Texte source ▸
=-=-=-=-=

Malgré tout, le contact direct avec le public vous repousse? Alors, participez à la conception d’une exposition pour un musée (Musée de la nature de Sherbrooke, Centre des sciences de Montréal). Vous pouvez aussi proposer un projet à une bibliothèque, où vous aurez probablement une plus grande liberté.
Votre horaire est trop surchargé? Demandez à une équipe de communication ou à vos étudiants d’intégrer au site web de votre laboratoire ou de votre institution une section ou une vidéo vulgarisant votre domaine de recherche ou vos travaux (ex. Le Cerveau à tous les niveaux, McGill). Vraiment, les possibilités de contacts avec le public sont illimitées!
Du soutien aux chercheurs-vulgarisateurs
Bon nombre d’activités d’éducation et de communication scientifiques font un excellent travail au Québec (ex. : Les 24 heures de science, CREO, Génial!, Les Années-lumière, etc.). Un chercheur peut facilement offrir son expertise à l’une d’entre elles. Or, les activités de science citoyenne sont souvent méconnues du grand public, notamment du réseau scolaire, comme l’a souligné le Conseil supérieur de la science le 22 août dernier. Pour promouvoir votre nouvelle activité, vous pouvez tout de même vous associer aux réseaux de communication et d’éducation scientifique déjà en place (Association des communicateurs scientifiques du Québec (ACS), Conseil du développement du loisir scientifique du Québec (CDLS), Association pour l’enseignement de la science et de la technologie au Québec (AESTQ), etc.).
Des efforts concertés
Comme le rapportait récemment le Conseil supérieur sur l’éducation, une meilleure concertation des activités de promotion et de diffusion des sciences, la plupart financés par le gouvernement, doit voir le jour . En outre, comme le rappelait récemment Jacques Kirouac, directeur général de Science pour tous, le ministère de l’Enseignement supérieur, de la Recherche, de la Science et de la Technologie et celui de l’Éducation, du Loisir et du Sport gagneraient à arrimer leurs politiques. En espérant que la Politique nationale de recherche et d’innovation, qui doit paraître bientôt, traite de ces problèmes.
En attendant, des efforts sont lancés pour réunir les acteurs de la communication scientifique, comme la Journée d’échanges et de concertation sur la complémentarité des activités formelles et informelles en éducation scientifique de la Mauricie. Un sommet panquébécois similaire qui réunirait scientifiques-chercheurs, enseignants, communicateurs et éducateurs scientifiques et même parents devrait également, à notre avis, voir le jour pour mieux coordonner nos efforts.

=-=-=-=-=

Exercices ▸
1. D'après le texte source, quelle fonction occupe Jacques Kirouac ?
2. Recopiez tout le texte source à partir de « Des efforts concertés » jusqu'à « de ces problèmes. ».
3. Dressez la liste des activités d'éducation et de communication scientifiques que le texte source donne en exemple pour le Québec.

Jeu de données ▸
=-=-=-=-=

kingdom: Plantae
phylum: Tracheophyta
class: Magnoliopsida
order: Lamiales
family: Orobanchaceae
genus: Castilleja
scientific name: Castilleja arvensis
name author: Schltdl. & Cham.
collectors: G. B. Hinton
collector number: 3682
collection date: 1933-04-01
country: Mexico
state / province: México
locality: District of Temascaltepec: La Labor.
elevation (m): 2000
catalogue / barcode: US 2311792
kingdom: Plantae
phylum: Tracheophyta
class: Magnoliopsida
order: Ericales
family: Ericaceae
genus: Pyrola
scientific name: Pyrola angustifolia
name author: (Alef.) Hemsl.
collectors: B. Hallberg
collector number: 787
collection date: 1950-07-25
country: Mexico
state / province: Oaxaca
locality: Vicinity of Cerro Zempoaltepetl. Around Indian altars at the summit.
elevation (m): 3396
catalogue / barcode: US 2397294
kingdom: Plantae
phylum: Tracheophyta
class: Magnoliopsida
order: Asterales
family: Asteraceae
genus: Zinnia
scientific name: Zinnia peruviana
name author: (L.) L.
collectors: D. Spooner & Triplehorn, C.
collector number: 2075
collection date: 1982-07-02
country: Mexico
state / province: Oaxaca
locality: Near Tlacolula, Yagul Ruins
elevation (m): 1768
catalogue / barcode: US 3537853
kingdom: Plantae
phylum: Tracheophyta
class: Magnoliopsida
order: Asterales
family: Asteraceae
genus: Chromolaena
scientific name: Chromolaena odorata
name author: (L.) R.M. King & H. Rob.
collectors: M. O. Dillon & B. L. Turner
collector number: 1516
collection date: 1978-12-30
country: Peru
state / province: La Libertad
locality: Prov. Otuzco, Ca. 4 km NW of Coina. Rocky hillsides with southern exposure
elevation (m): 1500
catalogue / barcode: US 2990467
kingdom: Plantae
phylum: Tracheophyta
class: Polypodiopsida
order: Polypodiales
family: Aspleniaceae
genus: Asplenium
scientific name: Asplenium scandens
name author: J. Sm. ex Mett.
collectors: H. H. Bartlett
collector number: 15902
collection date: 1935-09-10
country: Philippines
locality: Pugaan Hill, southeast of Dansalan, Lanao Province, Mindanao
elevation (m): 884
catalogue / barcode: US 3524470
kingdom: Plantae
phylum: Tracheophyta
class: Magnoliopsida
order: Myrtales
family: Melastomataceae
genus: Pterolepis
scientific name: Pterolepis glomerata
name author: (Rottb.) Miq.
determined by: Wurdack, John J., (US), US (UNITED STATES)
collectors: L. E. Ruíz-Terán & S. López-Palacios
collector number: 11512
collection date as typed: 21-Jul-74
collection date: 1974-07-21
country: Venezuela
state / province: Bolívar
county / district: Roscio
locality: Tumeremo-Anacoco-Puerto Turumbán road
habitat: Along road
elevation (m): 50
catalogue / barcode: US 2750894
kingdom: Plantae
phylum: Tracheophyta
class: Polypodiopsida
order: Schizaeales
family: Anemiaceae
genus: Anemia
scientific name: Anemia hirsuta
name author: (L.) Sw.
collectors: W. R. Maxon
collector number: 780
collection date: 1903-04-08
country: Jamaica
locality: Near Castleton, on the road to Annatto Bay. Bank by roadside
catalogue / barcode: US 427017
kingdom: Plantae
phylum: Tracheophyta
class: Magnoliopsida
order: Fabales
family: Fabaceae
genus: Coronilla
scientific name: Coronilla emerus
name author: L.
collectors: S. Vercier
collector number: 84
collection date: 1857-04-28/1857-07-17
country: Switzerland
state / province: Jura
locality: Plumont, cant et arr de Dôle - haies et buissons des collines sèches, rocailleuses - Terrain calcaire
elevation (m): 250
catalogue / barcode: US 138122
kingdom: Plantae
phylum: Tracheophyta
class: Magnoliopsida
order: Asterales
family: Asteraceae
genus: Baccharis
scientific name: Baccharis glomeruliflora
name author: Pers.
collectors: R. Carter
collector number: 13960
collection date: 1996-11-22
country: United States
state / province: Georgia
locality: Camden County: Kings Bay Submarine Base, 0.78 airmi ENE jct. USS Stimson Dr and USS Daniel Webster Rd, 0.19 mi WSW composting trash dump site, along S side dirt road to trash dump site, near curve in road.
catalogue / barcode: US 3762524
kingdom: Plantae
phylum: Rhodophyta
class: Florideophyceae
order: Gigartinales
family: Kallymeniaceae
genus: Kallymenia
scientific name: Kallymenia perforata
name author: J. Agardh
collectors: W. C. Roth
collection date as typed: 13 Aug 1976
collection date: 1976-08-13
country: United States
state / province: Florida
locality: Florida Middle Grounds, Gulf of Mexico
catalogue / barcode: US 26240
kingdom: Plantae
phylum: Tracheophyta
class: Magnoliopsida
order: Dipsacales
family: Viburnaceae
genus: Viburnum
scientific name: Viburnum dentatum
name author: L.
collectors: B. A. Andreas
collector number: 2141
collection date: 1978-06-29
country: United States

=-=-=-=-=

Réponses aux exercices ▸
1. Il est directeur général de Science pour tous.

2.
Des efforts concertés
Comme le rapportait récemment le Conseil supérieur sur l’éducation, une meilleure concertation des activités de promotion et de diffusion des sciences, la plupart financés par le gouvernement, doit voir le jour . En outre, comme le rappelait récemment Jacques Kirouac, directeur général de Science pour tous, le ministère de l’Enseignement supérieur, de la Recherche, de la Science et de la Technologie et celui de l’Éducation, du Loisir et du Sport gagneraient à arrimer leurs politiques. En espérant que la Politique nationale de recherche et d’innovation, qui doit paraître bientôt, traite de ces problèmes.

3. Les 24 heures de science, CREO, Génial!, Les Années-lumière